REQUIRED WORK
Locate the line bearing "left knee: (543, 835)" in the material below, then reproduce it and each following line up to and including the line bearing "left shoulder: (120, 146)".

THE INPUT
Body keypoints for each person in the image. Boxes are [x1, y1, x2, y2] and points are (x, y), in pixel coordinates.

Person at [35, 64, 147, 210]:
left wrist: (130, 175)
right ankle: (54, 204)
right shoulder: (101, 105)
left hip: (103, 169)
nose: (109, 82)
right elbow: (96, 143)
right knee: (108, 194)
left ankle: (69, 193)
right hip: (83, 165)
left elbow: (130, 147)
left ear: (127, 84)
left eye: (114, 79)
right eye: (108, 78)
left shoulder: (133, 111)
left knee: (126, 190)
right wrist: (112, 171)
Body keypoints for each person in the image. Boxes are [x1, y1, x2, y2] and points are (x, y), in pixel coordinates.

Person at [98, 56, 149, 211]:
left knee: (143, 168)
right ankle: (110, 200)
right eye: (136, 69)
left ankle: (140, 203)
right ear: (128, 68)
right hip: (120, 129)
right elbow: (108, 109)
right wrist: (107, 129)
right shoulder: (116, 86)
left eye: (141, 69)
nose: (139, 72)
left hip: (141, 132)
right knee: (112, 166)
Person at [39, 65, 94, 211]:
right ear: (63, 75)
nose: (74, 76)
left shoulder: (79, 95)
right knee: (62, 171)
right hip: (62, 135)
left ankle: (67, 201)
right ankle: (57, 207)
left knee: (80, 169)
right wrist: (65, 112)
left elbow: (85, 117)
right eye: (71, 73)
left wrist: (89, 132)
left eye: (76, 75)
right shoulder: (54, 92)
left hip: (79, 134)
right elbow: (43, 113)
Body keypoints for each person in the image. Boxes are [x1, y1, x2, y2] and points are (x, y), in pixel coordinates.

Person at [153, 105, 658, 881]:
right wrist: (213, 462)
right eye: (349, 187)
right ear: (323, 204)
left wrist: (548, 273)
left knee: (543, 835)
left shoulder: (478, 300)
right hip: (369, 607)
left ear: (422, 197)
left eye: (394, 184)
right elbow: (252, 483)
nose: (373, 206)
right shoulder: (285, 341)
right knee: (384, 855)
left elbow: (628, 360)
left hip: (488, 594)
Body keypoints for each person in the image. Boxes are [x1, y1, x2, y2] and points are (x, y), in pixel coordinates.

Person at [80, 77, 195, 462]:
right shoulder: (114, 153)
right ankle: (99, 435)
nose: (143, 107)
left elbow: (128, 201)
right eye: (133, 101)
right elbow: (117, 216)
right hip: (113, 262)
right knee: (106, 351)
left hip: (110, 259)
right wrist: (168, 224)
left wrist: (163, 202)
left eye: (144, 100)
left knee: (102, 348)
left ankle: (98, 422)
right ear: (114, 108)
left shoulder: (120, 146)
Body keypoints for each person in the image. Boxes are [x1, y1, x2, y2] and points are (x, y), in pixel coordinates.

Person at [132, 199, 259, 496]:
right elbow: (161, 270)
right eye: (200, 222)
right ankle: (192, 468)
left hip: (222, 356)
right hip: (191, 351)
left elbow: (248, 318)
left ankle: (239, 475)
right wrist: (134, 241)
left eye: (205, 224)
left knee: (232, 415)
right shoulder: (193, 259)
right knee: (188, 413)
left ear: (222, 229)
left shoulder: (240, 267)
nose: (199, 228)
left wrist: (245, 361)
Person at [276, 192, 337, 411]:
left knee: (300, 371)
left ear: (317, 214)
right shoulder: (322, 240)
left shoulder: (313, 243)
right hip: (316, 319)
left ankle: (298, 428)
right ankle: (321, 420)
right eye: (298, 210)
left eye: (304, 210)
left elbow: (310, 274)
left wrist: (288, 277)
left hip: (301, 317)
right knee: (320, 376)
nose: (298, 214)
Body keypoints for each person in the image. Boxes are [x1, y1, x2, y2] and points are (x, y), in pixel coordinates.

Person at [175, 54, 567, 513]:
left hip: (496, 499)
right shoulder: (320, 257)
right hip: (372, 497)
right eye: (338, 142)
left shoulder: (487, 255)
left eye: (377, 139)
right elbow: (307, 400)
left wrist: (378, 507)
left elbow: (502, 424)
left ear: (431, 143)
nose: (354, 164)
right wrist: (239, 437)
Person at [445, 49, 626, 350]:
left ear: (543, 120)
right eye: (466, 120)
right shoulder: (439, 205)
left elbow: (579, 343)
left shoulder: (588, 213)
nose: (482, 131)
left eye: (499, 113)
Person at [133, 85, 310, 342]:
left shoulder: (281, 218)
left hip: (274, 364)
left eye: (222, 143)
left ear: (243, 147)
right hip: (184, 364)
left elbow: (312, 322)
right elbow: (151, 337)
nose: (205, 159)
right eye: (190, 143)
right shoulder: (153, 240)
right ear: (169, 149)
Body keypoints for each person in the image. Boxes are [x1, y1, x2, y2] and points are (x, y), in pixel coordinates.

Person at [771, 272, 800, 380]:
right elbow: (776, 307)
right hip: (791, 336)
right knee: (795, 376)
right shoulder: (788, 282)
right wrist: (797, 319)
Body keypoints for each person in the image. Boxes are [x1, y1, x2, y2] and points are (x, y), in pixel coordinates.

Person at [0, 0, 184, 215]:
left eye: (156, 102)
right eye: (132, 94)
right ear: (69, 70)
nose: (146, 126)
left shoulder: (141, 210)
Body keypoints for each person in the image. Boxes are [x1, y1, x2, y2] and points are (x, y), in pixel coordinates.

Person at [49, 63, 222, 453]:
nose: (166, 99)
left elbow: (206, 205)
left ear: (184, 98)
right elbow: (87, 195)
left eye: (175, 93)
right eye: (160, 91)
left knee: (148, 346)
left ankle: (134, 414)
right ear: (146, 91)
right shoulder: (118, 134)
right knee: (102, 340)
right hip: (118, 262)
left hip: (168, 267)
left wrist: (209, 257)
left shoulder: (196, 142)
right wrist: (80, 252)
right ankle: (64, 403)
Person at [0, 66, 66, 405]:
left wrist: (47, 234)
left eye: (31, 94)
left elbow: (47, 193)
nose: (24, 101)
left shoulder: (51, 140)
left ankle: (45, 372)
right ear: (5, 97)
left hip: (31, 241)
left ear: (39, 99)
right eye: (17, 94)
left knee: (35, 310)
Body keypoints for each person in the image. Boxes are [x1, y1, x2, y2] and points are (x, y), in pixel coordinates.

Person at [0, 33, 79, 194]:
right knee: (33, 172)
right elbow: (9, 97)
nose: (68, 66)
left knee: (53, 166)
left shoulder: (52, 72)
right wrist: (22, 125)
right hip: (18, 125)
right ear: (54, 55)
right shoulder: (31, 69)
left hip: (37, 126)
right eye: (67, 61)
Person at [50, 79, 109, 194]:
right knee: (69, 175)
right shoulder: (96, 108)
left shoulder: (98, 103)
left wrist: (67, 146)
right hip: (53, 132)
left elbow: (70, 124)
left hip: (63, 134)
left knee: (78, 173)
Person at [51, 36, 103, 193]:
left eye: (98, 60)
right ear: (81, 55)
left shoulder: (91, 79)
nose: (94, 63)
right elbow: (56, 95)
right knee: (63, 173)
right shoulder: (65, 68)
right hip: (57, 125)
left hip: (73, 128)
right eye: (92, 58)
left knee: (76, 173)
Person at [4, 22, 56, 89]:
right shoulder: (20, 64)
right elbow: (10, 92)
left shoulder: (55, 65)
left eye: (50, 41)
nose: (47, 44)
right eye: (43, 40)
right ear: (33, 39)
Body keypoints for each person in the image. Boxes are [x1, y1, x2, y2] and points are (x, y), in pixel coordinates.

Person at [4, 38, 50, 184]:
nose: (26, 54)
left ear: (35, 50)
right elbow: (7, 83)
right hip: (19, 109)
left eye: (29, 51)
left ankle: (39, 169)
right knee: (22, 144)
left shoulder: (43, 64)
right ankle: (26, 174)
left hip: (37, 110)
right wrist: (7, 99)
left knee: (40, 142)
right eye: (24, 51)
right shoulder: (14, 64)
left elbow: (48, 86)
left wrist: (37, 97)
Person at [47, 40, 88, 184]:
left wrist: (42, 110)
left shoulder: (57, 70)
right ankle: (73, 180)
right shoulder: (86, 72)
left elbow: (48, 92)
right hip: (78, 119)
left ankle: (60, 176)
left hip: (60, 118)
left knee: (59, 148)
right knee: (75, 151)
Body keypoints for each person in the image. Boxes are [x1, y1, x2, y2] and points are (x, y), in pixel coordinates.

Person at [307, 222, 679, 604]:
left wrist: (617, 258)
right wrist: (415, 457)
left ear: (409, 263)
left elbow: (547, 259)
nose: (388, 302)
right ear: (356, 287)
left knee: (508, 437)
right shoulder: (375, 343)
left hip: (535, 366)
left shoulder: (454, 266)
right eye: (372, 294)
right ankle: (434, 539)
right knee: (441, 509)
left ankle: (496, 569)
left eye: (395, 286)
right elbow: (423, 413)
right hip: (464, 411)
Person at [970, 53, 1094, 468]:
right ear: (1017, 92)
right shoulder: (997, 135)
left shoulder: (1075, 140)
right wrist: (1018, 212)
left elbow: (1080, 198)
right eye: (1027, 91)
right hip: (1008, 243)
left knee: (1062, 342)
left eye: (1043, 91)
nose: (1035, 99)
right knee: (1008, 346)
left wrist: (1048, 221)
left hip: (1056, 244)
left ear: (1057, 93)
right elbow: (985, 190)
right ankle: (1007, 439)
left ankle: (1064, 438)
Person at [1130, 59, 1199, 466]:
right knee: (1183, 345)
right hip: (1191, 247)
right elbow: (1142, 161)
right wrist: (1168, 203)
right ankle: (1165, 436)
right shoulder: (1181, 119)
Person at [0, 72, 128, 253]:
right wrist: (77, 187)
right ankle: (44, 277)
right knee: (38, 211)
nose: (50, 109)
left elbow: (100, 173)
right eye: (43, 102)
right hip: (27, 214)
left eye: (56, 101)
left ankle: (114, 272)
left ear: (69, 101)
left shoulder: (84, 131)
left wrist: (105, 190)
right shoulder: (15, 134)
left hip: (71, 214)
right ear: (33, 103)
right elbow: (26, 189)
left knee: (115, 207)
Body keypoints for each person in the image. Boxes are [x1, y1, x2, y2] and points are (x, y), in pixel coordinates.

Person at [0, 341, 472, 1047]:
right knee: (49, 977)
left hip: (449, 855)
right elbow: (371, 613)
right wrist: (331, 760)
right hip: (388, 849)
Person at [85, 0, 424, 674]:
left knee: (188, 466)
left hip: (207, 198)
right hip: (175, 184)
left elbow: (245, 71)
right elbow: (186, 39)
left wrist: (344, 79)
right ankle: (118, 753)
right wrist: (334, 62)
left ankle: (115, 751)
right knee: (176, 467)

RESULT
left knee: (543, 835)
left shoulder: (478, 300)
right hip: (369, 607)
left ear: (422, 197)
left eye: (394, 184)
right elbow: (252, 483)
nose: (373, 206)
right shoulder: (285, 341)
right knee: (384, 855)
left elbow: (628, 360)
left hip: (488, 594)
Body keypoints for each person in the image. Boxes are [x1, y1, x2, y2] and points are (x, y), in pixel coordinates.

Person at [80, 77, 195, 462]:
right shoulder: (114, 153)
right ankle: (99, 435)
nose: (143, 107)
left elbow: (128, 201)
right eye: (133, 101)
right elbow: (117, 216)
right hip: (113, 262)
right knee: (106, 351)
left hip: (110, 259)
right wrist: (168, 224)
left wrist: (163, 202)
left eye: (144, 100)
left knee: (102, 348)
left ankle: (98, 422)
right ear: (114, 108)
left shoulder: (120, 146)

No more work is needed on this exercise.